▸ ASSIGNMENT
Wherever a line in the data below holds "render", copy that line.

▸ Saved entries
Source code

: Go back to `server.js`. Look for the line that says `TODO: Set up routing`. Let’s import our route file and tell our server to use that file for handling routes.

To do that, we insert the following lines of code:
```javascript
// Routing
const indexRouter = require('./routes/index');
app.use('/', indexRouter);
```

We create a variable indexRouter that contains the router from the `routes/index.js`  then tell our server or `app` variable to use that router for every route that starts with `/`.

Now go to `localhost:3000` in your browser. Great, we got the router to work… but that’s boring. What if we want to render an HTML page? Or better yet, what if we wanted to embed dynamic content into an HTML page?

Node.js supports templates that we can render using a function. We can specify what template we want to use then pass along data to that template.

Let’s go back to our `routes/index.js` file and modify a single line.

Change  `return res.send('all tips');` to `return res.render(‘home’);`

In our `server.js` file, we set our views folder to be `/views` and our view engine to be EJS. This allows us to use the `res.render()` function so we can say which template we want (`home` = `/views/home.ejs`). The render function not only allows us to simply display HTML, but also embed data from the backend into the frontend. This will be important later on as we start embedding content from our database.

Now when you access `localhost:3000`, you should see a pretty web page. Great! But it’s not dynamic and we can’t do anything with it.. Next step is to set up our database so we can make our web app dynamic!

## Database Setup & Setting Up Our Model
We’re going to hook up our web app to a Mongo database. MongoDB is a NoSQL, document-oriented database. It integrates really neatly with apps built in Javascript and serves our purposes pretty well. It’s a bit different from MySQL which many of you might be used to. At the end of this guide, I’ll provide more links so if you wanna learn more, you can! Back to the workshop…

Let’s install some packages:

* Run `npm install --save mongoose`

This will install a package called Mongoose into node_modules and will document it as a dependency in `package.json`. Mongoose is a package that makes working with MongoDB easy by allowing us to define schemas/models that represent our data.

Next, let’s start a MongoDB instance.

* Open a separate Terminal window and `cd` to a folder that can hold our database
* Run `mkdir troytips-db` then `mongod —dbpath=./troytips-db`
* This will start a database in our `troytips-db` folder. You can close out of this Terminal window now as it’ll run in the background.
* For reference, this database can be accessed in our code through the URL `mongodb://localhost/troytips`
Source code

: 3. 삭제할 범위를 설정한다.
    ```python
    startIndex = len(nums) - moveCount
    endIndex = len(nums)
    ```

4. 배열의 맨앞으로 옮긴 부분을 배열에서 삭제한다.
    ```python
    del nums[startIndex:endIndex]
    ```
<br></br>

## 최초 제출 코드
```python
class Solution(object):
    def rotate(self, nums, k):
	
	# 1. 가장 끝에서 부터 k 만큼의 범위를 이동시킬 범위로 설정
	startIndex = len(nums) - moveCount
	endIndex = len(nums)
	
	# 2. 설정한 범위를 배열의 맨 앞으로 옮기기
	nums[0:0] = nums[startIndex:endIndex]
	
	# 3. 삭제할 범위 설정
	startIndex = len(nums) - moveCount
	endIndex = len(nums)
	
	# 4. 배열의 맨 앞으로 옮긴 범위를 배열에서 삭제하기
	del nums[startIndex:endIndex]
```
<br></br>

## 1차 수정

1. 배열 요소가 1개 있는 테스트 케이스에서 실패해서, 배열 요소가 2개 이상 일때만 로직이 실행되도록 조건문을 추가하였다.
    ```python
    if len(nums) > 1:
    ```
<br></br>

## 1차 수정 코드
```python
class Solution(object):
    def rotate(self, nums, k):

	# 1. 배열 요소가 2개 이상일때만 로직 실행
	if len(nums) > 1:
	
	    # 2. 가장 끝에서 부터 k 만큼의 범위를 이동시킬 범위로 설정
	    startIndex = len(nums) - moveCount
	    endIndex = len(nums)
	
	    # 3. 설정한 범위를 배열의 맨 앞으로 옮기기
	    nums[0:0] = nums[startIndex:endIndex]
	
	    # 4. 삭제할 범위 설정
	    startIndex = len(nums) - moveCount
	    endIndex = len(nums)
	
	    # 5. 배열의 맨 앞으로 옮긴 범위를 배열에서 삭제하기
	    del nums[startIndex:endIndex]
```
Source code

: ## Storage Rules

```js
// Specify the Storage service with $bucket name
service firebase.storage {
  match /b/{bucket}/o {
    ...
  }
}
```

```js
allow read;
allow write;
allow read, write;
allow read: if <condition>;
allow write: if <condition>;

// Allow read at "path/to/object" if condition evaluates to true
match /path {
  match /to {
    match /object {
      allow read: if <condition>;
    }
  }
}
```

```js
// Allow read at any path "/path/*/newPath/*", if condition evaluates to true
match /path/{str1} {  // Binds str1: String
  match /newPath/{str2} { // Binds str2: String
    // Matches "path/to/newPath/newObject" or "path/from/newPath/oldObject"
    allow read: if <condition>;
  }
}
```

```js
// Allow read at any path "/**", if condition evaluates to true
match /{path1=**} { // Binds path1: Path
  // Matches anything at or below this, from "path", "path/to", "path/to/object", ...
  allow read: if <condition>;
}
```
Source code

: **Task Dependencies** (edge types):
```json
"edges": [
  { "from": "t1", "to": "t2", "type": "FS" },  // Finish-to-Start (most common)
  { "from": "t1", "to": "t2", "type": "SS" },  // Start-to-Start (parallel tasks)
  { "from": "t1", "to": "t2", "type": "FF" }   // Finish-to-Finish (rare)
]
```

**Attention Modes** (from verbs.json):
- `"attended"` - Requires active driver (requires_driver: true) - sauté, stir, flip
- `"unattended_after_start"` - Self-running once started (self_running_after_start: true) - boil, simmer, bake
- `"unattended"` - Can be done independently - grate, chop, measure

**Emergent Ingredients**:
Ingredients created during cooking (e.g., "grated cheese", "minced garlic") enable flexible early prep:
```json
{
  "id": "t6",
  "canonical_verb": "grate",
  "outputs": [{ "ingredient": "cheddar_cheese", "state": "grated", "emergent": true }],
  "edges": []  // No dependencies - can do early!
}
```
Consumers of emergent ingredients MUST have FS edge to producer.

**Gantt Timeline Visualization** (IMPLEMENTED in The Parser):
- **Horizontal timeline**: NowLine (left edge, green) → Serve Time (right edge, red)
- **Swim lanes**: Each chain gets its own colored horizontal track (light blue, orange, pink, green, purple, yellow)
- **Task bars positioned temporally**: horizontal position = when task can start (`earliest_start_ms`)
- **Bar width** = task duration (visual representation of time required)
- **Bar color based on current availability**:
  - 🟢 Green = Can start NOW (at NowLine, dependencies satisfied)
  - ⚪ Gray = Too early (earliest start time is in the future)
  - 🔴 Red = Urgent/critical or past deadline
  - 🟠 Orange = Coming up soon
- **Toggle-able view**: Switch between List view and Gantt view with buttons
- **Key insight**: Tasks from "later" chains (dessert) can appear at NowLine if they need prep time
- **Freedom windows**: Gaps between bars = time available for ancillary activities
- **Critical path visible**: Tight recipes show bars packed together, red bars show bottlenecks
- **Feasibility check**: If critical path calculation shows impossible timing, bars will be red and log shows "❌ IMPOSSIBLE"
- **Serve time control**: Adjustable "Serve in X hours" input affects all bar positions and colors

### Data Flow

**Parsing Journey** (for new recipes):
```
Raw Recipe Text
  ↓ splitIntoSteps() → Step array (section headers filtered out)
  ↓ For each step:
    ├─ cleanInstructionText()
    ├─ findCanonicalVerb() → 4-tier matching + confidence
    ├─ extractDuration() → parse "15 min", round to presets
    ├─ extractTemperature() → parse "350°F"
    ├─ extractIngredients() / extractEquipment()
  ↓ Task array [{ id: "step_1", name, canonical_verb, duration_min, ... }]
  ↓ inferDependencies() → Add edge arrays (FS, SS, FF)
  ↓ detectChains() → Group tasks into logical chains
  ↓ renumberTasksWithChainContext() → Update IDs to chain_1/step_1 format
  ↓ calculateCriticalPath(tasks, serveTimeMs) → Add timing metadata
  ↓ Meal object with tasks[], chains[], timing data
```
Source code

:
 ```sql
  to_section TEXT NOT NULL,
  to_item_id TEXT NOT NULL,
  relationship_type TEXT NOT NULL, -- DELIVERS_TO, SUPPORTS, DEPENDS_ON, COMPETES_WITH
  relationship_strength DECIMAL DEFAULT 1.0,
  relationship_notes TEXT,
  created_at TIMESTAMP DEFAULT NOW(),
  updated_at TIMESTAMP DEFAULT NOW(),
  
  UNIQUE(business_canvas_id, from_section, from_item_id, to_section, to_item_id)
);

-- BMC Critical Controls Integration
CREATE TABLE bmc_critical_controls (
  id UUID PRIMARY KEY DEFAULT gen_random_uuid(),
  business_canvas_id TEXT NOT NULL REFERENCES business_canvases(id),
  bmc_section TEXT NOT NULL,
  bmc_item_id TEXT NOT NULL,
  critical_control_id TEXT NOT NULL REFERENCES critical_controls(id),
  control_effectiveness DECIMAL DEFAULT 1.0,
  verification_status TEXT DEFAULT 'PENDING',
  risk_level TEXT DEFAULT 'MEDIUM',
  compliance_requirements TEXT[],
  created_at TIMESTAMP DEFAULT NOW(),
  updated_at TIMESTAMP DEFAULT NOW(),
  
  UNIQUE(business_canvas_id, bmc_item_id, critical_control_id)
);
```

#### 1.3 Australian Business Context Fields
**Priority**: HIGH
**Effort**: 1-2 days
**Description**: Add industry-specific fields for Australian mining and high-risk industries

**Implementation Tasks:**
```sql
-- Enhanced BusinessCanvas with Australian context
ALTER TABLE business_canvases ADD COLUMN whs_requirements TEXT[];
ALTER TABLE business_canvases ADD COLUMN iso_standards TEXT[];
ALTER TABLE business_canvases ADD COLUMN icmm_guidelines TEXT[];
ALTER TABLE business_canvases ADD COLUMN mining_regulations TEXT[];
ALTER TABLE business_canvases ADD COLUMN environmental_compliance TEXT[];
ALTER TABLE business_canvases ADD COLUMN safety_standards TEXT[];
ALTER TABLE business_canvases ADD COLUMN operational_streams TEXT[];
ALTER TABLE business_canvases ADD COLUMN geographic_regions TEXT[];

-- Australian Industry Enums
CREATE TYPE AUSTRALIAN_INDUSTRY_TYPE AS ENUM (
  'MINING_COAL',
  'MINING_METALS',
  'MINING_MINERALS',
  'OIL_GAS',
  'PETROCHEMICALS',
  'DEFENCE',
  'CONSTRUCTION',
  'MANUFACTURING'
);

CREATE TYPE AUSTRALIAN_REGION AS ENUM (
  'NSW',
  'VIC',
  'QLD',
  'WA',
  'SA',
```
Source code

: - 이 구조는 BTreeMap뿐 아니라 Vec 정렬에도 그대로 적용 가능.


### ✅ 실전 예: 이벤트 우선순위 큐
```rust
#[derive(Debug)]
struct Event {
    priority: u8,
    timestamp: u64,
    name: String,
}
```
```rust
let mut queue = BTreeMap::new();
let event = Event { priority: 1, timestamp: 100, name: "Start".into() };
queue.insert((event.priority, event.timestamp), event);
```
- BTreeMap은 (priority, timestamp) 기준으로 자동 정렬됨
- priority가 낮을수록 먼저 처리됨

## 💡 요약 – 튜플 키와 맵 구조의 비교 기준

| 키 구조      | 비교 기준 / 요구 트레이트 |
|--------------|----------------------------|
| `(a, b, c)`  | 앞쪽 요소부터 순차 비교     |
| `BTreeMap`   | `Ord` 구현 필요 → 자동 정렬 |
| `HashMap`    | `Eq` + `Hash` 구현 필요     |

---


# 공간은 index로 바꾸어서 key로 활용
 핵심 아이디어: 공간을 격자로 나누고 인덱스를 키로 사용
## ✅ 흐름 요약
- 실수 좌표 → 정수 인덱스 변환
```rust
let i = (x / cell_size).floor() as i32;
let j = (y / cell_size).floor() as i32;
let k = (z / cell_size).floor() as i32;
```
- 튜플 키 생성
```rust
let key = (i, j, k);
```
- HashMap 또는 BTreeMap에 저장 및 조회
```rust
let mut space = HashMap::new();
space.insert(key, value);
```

▸ ANSWER FOR THIS EXERCISE
Now go to `localhost:3000` in your browser. Great, we got the router to work… but that’s boring. What if we want to render an HTML page? Or better yet, what if we wanted to embed dynamic content into an HTML page?
Node.js supports templates that we can render using a function. We can specify what template we want to use then pass along data to that template.
Change  `return res.send('all tips');` to `return res.render(‘home’);`
In our `server.js` file, we set our views folder to be `/views` and our view engine to be EJS. This allows us to use the `res.render()` function so we can say which template we want (`home` = `/views/home.ejs`). The render function not only allows us to simply display HTML, but also embed data from the backend into the frontend. This will be important later on as we start embedding content from our database.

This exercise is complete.